##### TEXT EXCERPT #####

The power and importance of America’s marine sanctuaries
The seas saved me. It started with a dive trip in 2015 when I was an unhappy lawyer. I found myself on the bow of a boat in a refuge so pristine and wild that it shook me to my core. The ocean stripped me bare and brought me back to life. I returned from that trip motivated to protect the water and all the life in it.
This journey eventually led me to reef restoration work with the Florida Keys National Marine Sanctuary. In that turquoise sea, I connected with ancient corals and the people working to save them. Impressed by their courage and stubborn optimism, I realized again that oceanic sanctuaries revive more than marine life.
The U.S. currently has 14 national marine sanctuaries and two marine national monuments. Just like the people who live, work and play within them, they are all unique and special. In these wondrous places, one storyline remains the same: If we protect the place, it will give back tenfold.
America’s Marine Sanctuaries: A Photographic Exploration, a new book by the National Marine Sanctuary Foundation (NMSF) and published by Smithsonian Books, highlights the sanctuaries and the resources they safeguard. The book anticipates the 50th anniversary of the 1972 National Marine Sanctuary Act, which kickstarted the national effort to defend our oceans and the Great Lakes. Through exquisite photographs and intimate details, the project celebrates the nuances of each sanctuary and monument and makes a case for why these places matter.
“For a long time, we forgot about the ocean,” said Kristen Sarri, president and CEO of NMSF, the nonprofit partner of the National Marine Sanctuary System. “Now we understand we won’t have a healthy planet or healthy communities without a healthy ocean.” Believing that photos help people “see beneath the waves” to understand what’s there and why it’s worth protecting, she enlisted the help of photographers living and working in these sanctuaries to tell the story.

#####

• **EXERCISES TO COMPLETE**
- a) Show every line of the listing below that contains the string "output". Case counts.
- b) Carry the text about America's marine sanctuaries further, starting right after its final sentence.

##### DATA FOR PROCESSING #####

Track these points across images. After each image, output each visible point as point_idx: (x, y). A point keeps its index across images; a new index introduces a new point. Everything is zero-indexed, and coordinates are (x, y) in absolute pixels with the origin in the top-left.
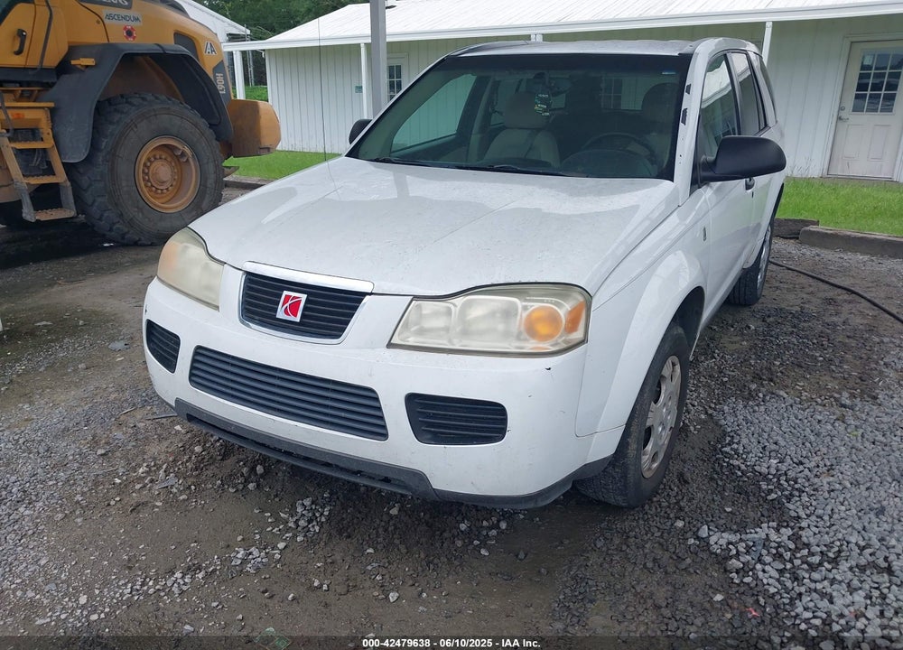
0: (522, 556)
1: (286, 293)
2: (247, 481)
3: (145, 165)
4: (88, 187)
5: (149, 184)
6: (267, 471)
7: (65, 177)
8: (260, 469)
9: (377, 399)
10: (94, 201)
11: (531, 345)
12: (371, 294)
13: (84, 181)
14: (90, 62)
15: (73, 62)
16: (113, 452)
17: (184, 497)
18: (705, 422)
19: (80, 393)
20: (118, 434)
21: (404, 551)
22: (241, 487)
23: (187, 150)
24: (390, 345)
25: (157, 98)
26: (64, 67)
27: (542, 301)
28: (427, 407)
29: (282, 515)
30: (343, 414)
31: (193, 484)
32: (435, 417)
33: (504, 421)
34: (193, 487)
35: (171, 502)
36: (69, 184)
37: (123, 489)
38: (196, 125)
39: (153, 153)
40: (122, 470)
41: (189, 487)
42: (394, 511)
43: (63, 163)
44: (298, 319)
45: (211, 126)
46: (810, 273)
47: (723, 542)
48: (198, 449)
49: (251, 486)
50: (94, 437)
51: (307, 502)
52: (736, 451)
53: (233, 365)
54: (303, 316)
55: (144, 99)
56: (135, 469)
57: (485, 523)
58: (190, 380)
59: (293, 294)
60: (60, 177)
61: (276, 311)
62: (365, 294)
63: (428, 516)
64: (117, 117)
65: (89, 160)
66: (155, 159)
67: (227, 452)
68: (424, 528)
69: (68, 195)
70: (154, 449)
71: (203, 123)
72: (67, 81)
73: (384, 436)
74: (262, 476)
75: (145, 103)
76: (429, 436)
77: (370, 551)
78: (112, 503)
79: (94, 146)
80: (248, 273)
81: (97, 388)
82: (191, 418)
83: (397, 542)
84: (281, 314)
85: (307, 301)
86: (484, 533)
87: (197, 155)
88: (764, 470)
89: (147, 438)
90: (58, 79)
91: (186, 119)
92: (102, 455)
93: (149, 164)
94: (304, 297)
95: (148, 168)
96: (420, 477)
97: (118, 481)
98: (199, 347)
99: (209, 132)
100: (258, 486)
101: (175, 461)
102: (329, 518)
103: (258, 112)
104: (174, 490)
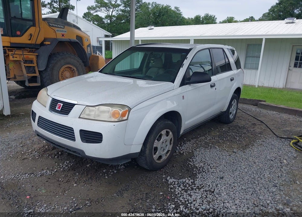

#####

• **ANSWERS BY ITEM NUMBER**
- a)
Track these points across images. After each image, output each visible point as point_idx: (x, y). A point keeps its index across images; a new index introduces a new point. Everything is zero-indexed, and coordinates are (x, y) in absolute pixels with the origin in the top-left.

- b)
“When done right, photography has a wonderful ability to connect people to something,” explained contributor Keith Ellenbogen, an underwater photographer with a conservation focus. “Images can convey a sense of wanting to go to a place, a connection to an animal or what makes something special.” Ellenbogen said his cover shot of a breaching humpback whale in Massachusetts’ Stellwagen Bank National Marine Sanctuary is his most spectacular because it showcases the animal’s relationship with the ocean. It evokes a sense of anticipation for diving down into the water and sets the stage for the book, he added.
Douglas Croft, whose image of a gray whale mother and calf in Big Sur, California, appears in the book, described the annual migration and its effect on him: “I sit on the cliffs in Big Sur in late April or early May, when the gray whale moms with calves keep close to the shore to avoid killer whales. Watching them swim by beneath me is a beautiful, spiritual thing. It brings me to tears.”
The curious calves love to play in the kelp and sometimes stop in a nearby cove to nurse before passing his vantage point. As he waits, Croft thinks about the protected areas in Mexico where the little ones are born and Monterey Bay National Marine Sanctuary, through which they migrate as they pass his camera lens. “The whales are now protected from whaling,” he said. “It’s such a testament to what happens when we decide to protect something instead of destroying it. We see new life coming in.”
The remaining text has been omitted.